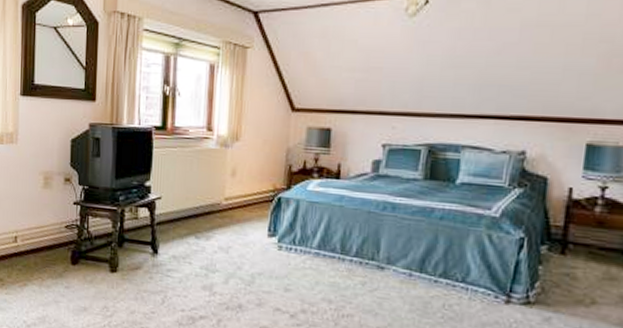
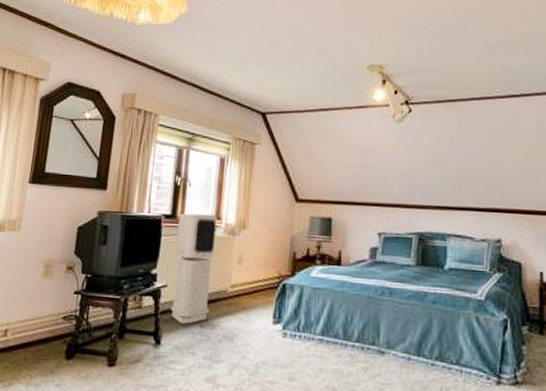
air purifier: none [166,124,209,235] -> present [171,213,217,324]

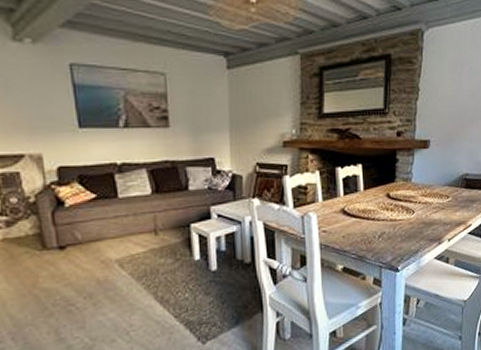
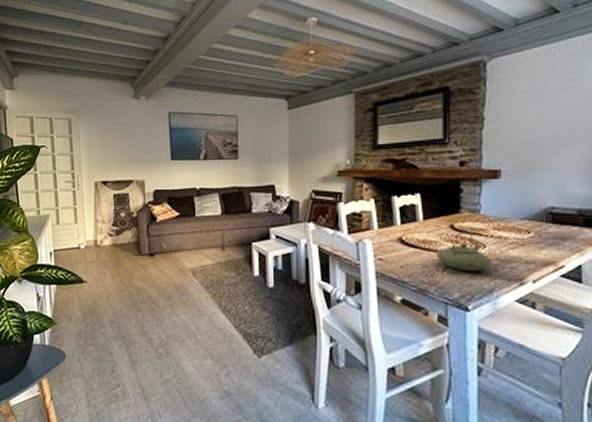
teapot: none [373,198,419,236] -> present [435,230,492,271]

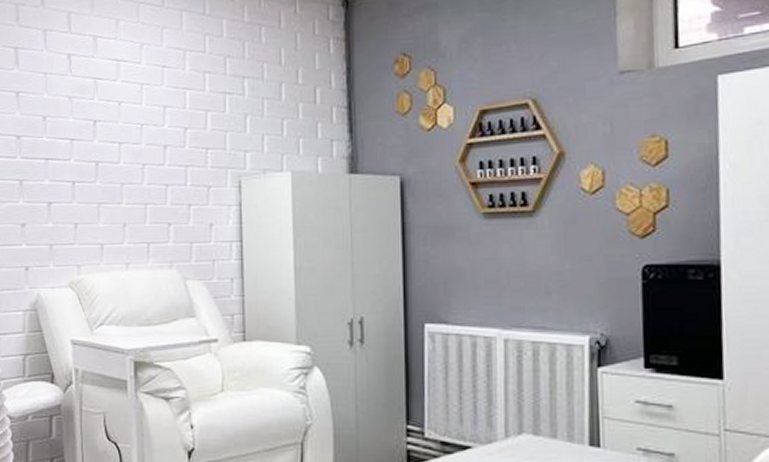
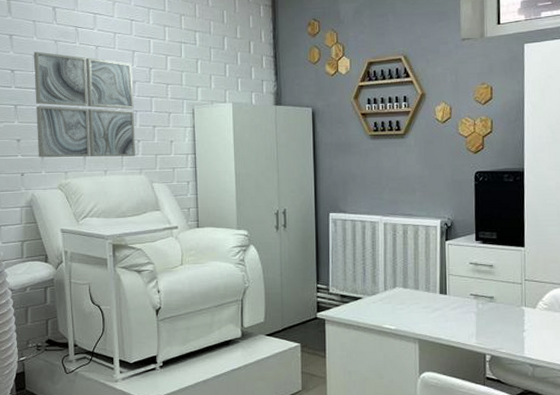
wall art: none [43,111,165,247] -> present [33,51,135,158]

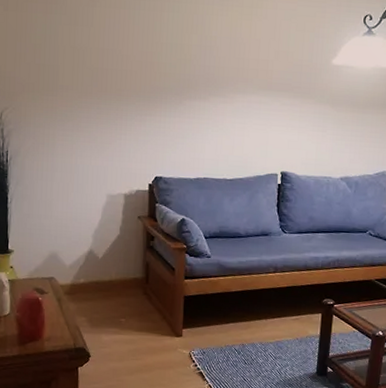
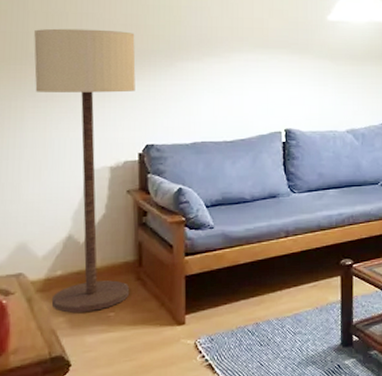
floor lamp: none [63,63,149,316] -> present [34,28,136,313]

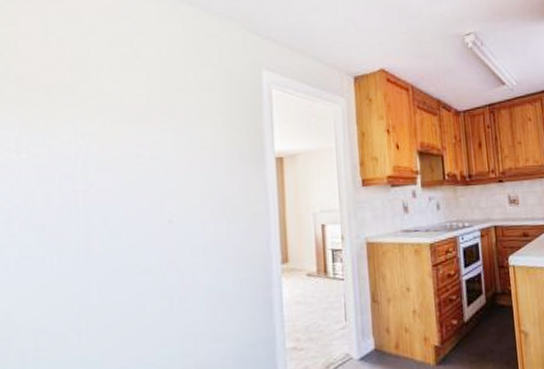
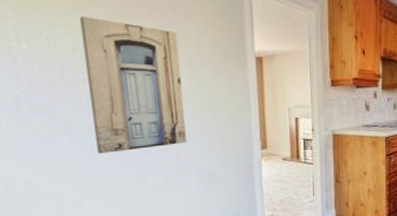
wall art: none [86,122,194,276] -> present [79,15,186,154]

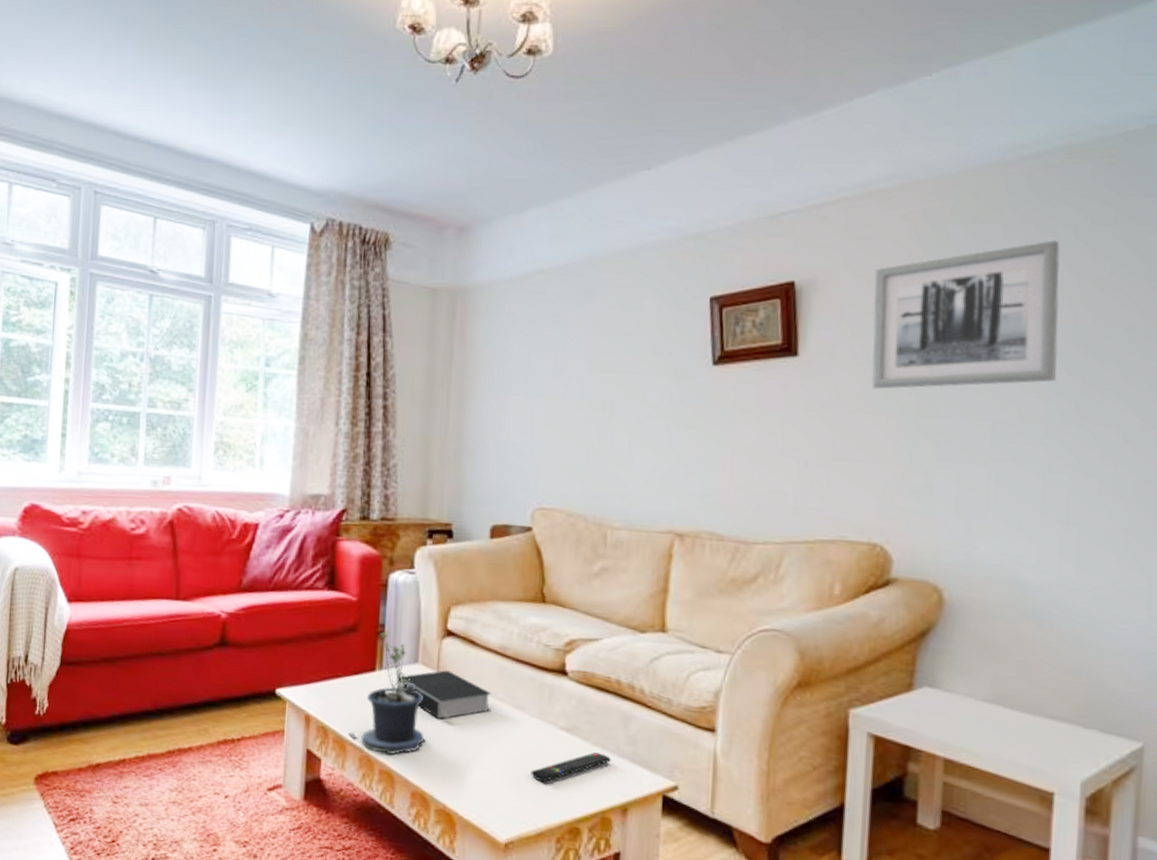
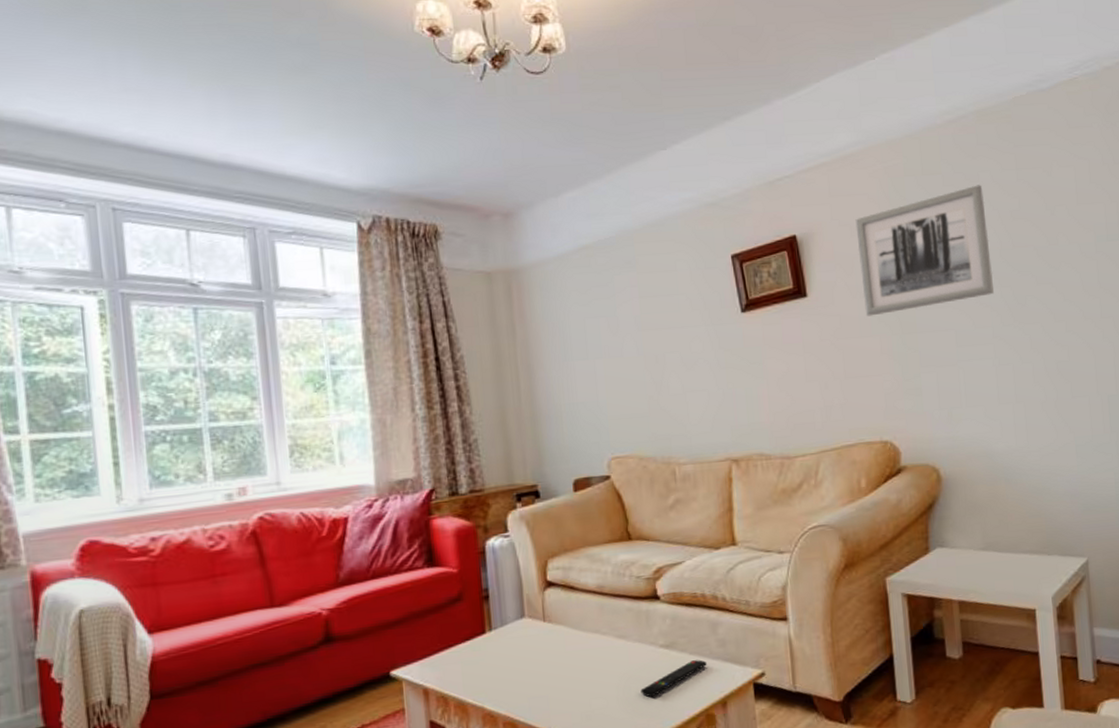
potted plant: present [348,630,426,755] -> none [468,594,543,707]
book: present [397,670,491,723] -> none [508,617,598,665]

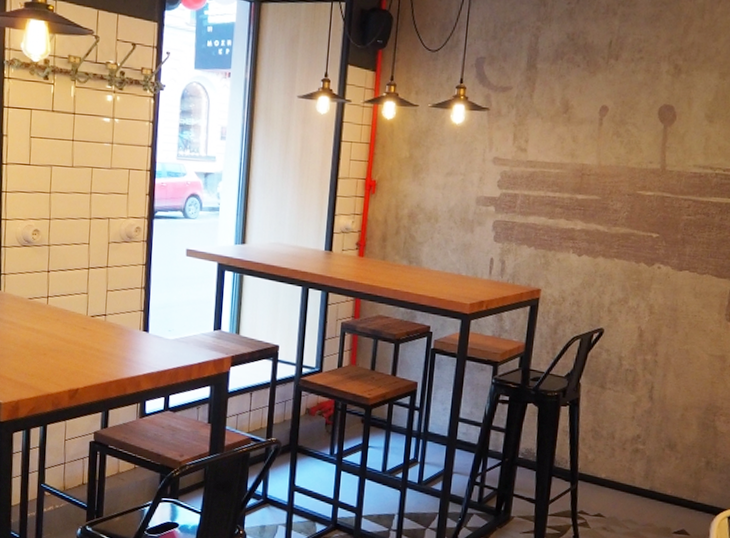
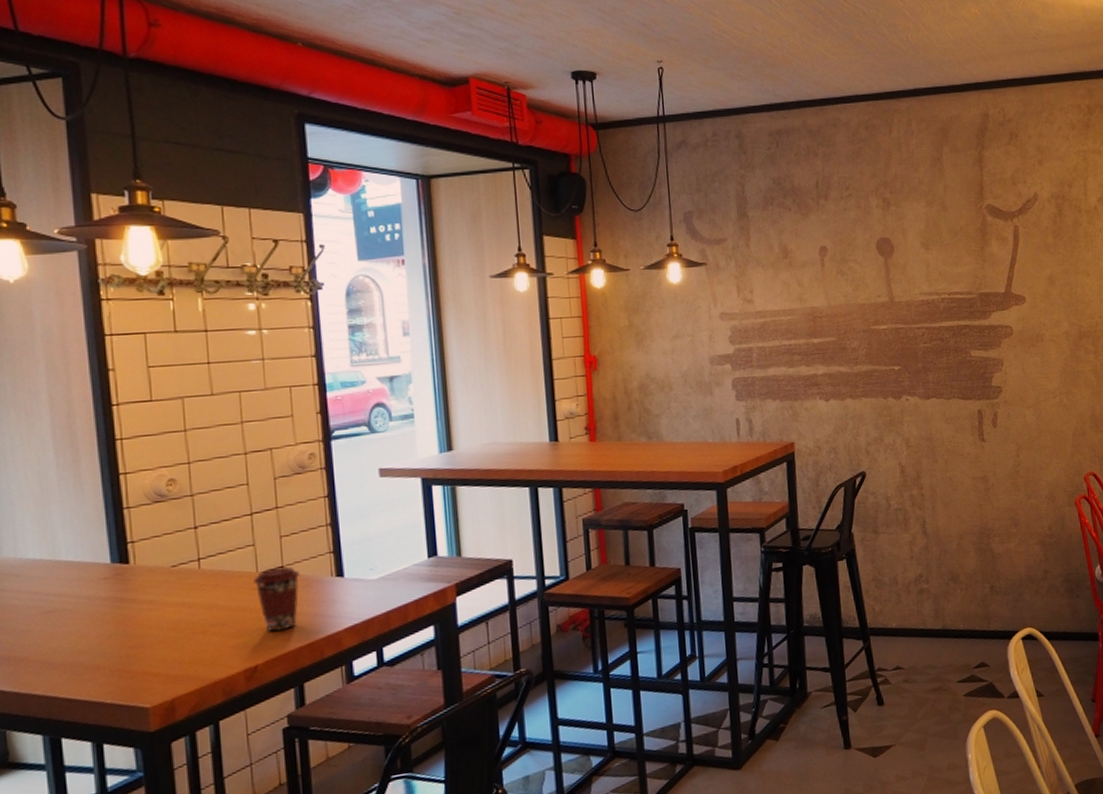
coffee cup: none [84,315,118,365] -> present [253,567,301,631]

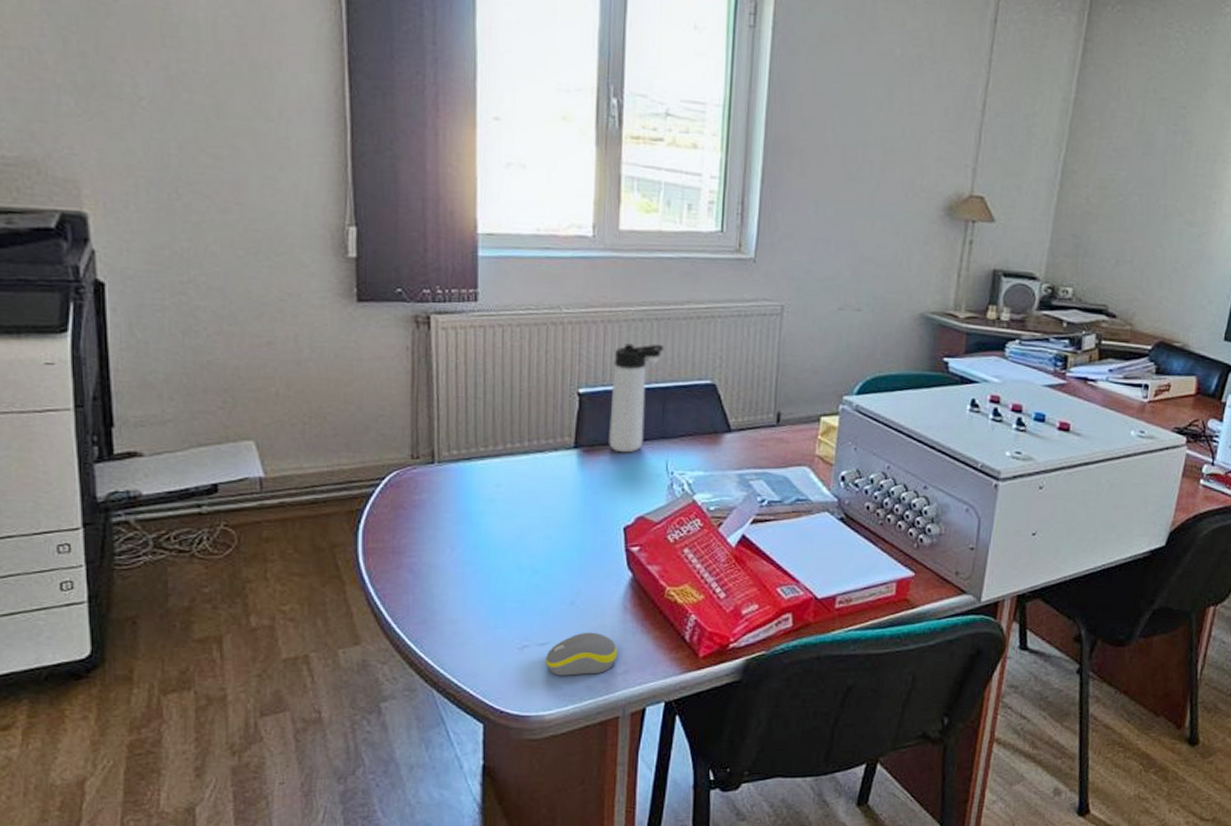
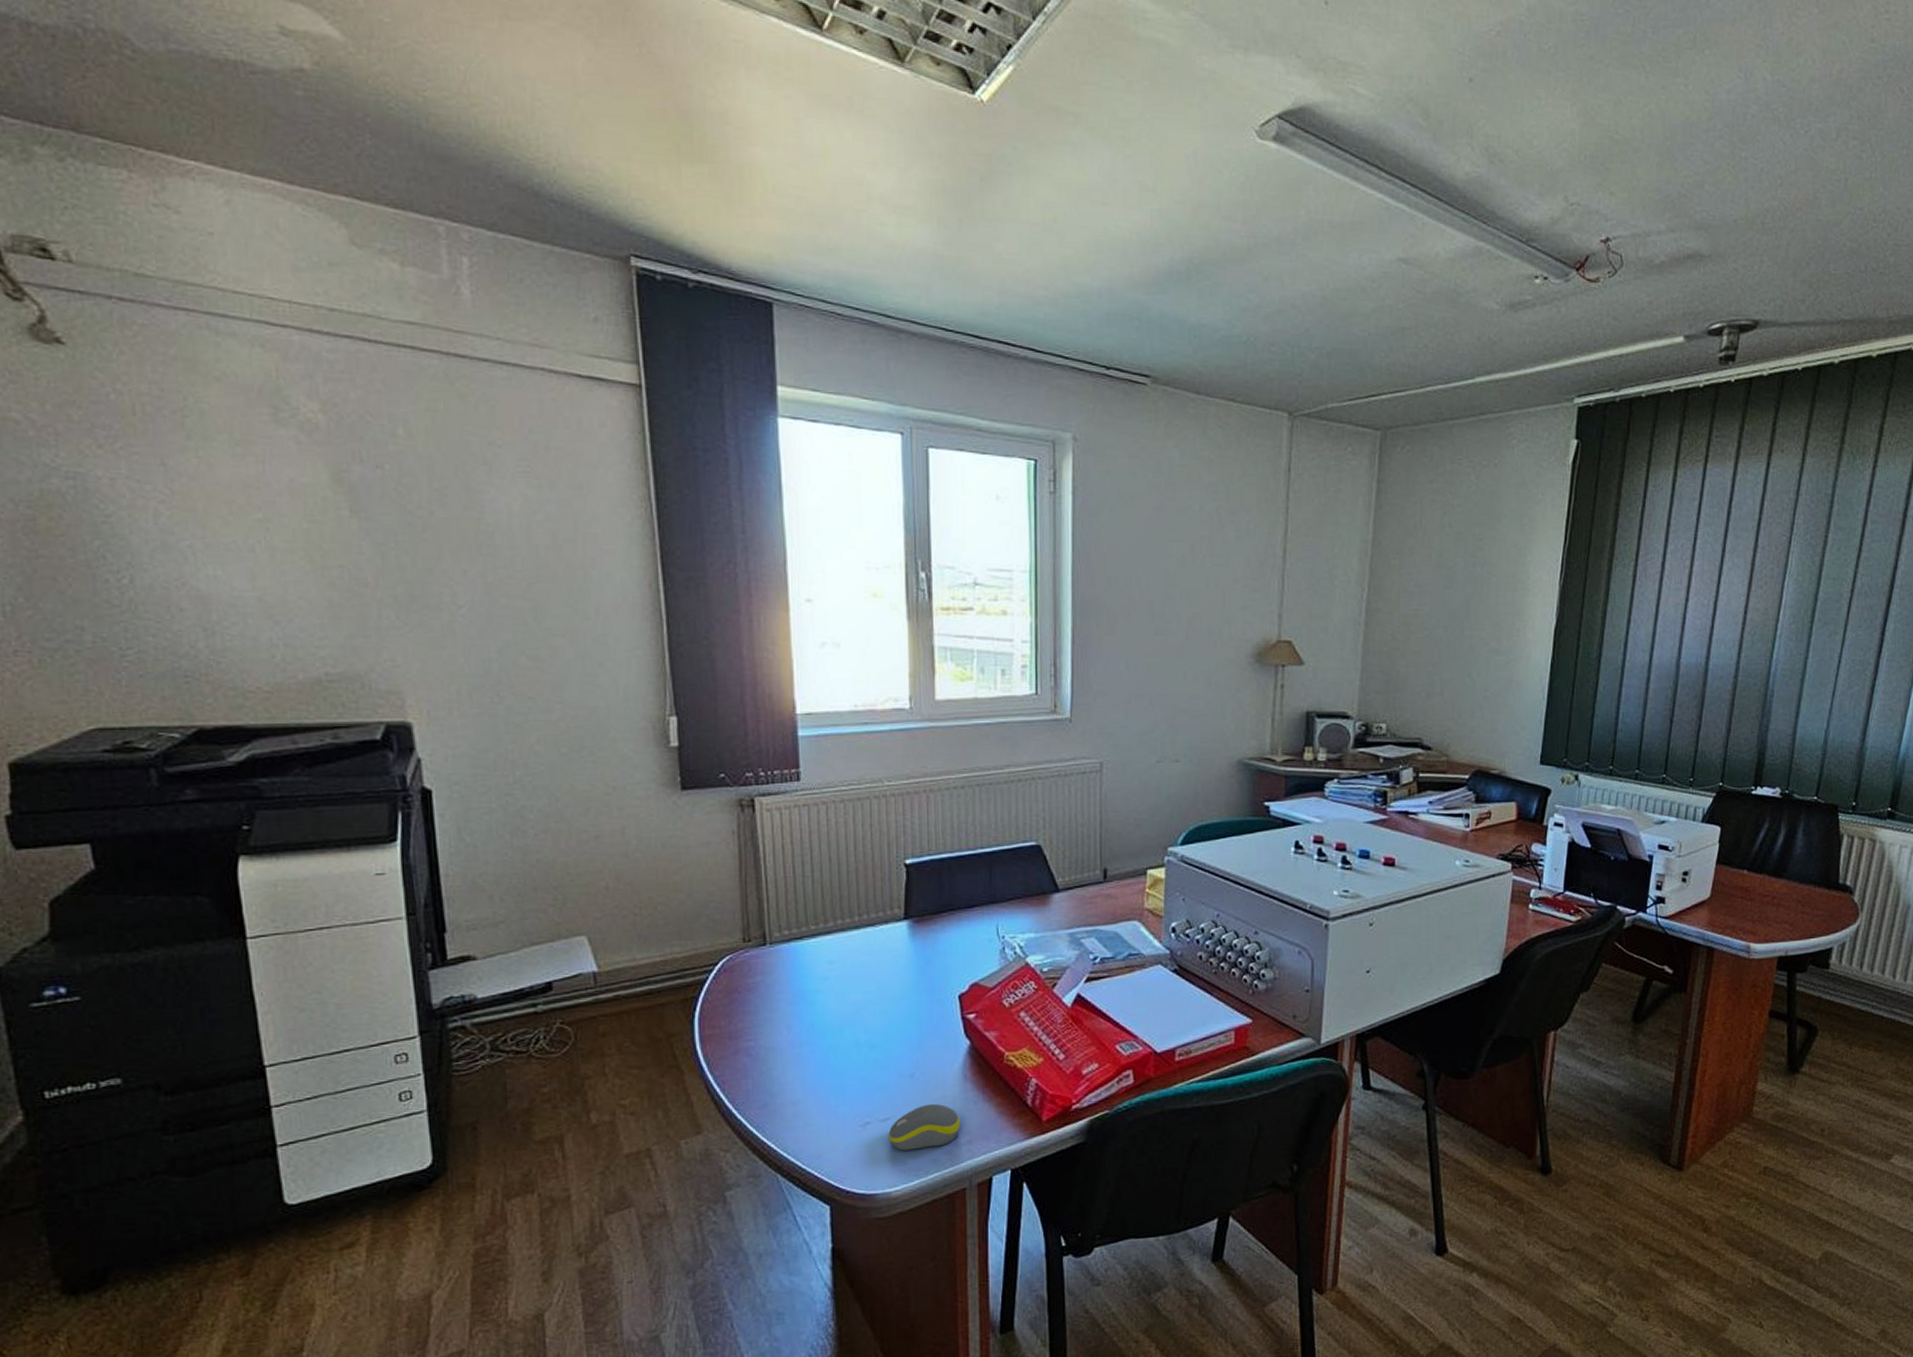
thermos bottle: present [609,343,664,453] -> none [938,809,987,921]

▶ **Exercise brief**
In your copy of the entries above, leave out the pictures and keep every word exact.

▶ **Solved problem**
air purifier: none [166,124,209,235] -> present [171,213,217,324]

teapot: none [373,198,419,236] -> present [435,230,492,271]

wall art: none [43,111,165,247] -> present [33,51,135,158]

floor lamp: none [63,63,149,316] -> present [34,28,136,313]

wall art: none [86,122,194,276] -> present [79,15,186,154]

potted plant: present [348,630,426,755] -> none [468,594,543,707]
book: present [397,670,491,723] -> none [508,617,598,665]

coffee cup: none [84,315,118,365] -> present [253,567,301,631]

thermos bottle: present [609,343,664,453] -> none [938,809,987,921]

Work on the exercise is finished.